GREENE: I'm not going to ask what kept people going through all those hours and hours.

HUSSAIN: Please don't. Please don't. But I do remember in the barn, which was a studio, waking up sleeping on the floor and looking up and just...

GREENE: The Grateful Dead studio, right? I mean, this is the famous place where...

HUSSAIN: And looking up and seeing Jerry Garcia and David Crosby playing. And I just kind of rubbed my eyes and pick up a drum which was just lying on the floor and start playing. This was a constant thing. It was a never-ending musical conversation.

(SOUNDBITE OF ZAKIR HUSSAIN AND GRATEFUL DEAD RECORDING)

GREENE: So I'm sure deadheads recognize Jerry Garcia's playing there.

HUSSAIN: Absolument, absolument.

GREENE: And this is a track that would actually evolve into a really famous Grateful Dead song, "Fire On The Mountain," right?

HUSSAIN: Exactly. It started with that bass part. (Singing) Boom boo boop boop boo boom boop boo dah dee boo doo boo boop boop.

(SOUNDBITE OF SONG, "FIRE ON THE MOUNTAIN")

GRATEFUL DEAD: (Singing) Fire. Fire on the mountain.

GREENE: Zakir and Grateful Dead drummer Mickey Hart have now been collaborating for four decades, and they still perform together. Zakir's also been working with American banjo legend Bela Fleck. This is what the tabla and the banjo sound like together.

(SOUNDBITE OF ZAKIR HUSSAIN PLAYING WITH BELA FLECK)

GREENE: Zakir says all of these collaborations over the years have been humbling.

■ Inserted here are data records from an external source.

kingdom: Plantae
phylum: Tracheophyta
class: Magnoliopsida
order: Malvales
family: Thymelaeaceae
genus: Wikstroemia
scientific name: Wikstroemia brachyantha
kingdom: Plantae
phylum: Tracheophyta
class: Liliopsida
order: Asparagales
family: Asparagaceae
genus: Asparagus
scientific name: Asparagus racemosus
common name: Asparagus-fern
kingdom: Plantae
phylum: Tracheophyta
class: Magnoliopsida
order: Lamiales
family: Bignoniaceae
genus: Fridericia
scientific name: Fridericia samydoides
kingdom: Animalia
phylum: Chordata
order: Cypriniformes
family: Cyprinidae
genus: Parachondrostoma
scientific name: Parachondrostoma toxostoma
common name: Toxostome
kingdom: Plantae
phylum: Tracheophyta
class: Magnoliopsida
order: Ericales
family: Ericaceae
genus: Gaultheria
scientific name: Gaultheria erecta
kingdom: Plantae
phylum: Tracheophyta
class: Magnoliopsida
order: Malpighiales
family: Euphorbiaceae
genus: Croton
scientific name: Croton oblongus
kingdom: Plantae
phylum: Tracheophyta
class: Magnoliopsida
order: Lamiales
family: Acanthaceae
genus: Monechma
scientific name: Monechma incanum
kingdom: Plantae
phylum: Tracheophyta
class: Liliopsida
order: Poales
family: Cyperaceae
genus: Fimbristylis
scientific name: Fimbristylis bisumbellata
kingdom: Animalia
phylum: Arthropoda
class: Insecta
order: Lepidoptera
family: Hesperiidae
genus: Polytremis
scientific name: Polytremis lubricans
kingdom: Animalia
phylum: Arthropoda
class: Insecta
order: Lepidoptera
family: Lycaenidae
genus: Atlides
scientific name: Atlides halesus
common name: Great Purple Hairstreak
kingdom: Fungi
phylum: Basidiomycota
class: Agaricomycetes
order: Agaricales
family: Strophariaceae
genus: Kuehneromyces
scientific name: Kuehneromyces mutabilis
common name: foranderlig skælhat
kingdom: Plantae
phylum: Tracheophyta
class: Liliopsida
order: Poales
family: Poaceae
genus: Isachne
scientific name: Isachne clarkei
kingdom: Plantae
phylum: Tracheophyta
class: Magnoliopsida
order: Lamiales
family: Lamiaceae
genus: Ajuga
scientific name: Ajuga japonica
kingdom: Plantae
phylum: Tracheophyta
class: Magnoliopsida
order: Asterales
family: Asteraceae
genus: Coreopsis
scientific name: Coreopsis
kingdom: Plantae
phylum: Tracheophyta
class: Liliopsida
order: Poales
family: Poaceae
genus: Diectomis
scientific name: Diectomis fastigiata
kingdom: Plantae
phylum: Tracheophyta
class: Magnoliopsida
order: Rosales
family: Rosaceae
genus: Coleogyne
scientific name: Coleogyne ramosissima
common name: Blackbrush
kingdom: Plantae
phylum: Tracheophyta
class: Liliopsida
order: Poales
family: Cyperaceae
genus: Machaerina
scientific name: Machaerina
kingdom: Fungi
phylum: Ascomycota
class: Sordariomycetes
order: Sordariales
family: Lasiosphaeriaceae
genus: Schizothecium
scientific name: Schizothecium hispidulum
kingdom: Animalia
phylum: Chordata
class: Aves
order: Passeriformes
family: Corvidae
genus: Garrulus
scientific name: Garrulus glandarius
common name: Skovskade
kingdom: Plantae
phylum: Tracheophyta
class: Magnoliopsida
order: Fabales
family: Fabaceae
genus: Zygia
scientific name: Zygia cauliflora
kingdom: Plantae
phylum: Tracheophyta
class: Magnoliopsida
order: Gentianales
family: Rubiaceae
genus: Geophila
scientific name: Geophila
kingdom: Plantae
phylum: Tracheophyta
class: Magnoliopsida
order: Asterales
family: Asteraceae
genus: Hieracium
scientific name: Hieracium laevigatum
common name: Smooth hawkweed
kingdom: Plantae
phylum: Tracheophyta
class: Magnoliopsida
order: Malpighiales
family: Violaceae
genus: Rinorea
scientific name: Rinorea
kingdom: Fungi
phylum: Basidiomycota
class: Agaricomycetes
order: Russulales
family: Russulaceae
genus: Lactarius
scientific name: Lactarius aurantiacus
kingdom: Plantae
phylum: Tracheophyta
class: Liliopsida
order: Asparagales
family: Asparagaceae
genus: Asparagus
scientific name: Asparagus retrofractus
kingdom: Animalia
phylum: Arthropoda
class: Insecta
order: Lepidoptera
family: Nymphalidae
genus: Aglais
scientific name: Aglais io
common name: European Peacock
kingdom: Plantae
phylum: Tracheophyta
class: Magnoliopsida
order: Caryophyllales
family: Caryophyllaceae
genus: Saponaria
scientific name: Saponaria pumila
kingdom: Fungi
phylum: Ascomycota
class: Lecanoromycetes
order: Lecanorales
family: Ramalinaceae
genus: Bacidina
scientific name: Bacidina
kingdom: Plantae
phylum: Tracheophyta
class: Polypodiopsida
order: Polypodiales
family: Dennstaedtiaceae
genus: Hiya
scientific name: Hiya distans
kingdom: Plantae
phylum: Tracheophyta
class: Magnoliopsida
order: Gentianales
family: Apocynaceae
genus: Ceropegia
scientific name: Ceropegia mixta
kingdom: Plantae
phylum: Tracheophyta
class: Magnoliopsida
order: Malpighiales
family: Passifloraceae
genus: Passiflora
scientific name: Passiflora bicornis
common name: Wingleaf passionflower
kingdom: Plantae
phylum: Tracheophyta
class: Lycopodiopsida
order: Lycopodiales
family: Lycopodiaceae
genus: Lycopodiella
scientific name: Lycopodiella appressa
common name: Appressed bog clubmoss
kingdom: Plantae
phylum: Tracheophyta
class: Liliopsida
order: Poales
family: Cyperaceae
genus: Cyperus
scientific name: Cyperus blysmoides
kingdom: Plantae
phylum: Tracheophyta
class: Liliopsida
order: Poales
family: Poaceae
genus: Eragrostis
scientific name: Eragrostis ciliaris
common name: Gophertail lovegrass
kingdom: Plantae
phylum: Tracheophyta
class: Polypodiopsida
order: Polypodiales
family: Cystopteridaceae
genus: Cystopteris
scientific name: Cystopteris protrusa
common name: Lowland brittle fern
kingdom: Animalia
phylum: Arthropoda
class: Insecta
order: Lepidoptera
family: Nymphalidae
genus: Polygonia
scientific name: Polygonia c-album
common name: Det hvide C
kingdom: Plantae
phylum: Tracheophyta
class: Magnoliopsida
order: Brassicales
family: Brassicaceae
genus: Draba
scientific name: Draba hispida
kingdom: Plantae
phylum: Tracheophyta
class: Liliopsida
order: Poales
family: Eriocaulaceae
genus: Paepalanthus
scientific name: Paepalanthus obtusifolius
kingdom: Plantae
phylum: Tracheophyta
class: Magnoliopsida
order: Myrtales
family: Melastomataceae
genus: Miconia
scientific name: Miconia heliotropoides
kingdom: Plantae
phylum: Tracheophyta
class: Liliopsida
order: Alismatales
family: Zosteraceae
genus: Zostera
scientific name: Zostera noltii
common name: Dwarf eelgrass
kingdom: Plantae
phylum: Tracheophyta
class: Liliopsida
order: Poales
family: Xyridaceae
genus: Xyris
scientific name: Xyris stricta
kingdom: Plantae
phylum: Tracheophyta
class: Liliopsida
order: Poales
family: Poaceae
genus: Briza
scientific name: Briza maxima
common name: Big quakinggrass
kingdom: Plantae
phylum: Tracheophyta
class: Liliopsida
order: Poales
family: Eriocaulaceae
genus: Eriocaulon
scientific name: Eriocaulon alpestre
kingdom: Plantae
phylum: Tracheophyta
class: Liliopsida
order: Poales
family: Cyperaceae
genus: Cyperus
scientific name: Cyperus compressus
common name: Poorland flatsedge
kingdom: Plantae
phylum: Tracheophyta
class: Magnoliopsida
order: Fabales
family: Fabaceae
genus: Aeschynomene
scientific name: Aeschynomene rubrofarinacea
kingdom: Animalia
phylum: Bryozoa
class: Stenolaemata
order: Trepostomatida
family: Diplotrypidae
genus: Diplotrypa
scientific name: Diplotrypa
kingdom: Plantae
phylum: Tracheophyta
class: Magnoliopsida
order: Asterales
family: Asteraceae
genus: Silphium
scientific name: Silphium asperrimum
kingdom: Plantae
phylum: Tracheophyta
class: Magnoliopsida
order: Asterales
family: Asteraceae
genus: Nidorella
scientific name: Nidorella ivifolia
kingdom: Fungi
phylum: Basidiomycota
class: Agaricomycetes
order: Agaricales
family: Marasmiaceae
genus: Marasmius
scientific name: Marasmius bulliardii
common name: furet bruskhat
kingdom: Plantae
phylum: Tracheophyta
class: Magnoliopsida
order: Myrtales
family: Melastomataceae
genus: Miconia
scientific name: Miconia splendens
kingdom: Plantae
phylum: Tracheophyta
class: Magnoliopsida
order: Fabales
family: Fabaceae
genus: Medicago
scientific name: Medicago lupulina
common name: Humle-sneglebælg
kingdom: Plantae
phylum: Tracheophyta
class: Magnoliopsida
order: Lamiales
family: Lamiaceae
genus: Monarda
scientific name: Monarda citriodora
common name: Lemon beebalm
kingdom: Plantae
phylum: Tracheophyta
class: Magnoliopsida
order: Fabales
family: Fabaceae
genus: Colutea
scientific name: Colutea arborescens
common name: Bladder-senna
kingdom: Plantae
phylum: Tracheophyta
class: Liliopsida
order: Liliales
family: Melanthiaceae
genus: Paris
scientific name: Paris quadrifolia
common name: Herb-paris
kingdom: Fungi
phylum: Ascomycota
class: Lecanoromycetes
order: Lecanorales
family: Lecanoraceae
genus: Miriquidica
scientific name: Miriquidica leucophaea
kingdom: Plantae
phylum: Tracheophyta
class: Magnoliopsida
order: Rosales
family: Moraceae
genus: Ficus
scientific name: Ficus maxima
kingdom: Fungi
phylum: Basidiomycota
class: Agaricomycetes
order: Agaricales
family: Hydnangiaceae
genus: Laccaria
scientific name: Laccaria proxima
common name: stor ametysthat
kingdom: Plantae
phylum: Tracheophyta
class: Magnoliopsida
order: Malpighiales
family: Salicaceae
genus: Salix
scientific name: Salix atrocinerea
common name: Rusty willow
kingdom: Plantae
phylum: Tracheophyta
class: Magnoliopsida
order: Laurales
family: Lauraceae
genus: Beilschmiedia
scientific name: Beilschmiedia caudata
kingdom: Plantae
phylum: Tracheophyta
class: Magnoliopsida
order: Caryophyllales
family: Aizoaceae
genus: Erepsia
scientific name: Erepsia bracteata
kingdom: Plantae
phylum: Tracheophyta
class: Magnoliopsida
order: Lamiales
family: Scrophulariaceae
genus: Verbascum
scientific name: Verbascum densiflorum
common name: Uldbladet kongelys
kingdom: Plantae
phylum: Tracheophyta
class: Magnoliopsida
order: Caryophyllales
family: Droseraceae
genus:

HUSSAIN: You know, when you come from India, and you say, OK, I'm representing a 3,000-year-old history. And so you think that you're the one who are the teacher of the world. And you're going to teach the world about rhythms and drums and so on. And then you arrive here. You suddenly realize that you know nothing. You're just one little dot in the painting that is the music of the universe.

(SOUNDBITE OF TABLA MUSIC)

GREENE: Were there ever any moments when you thought back to those nights with your father at 2:30 in the morning and then sort of thought about what you were playing now and all this experimental stuff, and there was a contradiction? You were, like, what am I doing? What about the traditional stuff that I learned as a kid?

HUSSAIN: Having learned from my father the way of life as a rhythmist and seeing that same way of life being practiced all over the globe by other rhythm players and knowing that we were all on the same wavelength, the same quest, looking for perfection, which we will never find. But that didn't matter because it's all about the journey - not the goal.

GREENE: Zakir Hussain, it has been a real pleasure. Thanks so much for talking to us.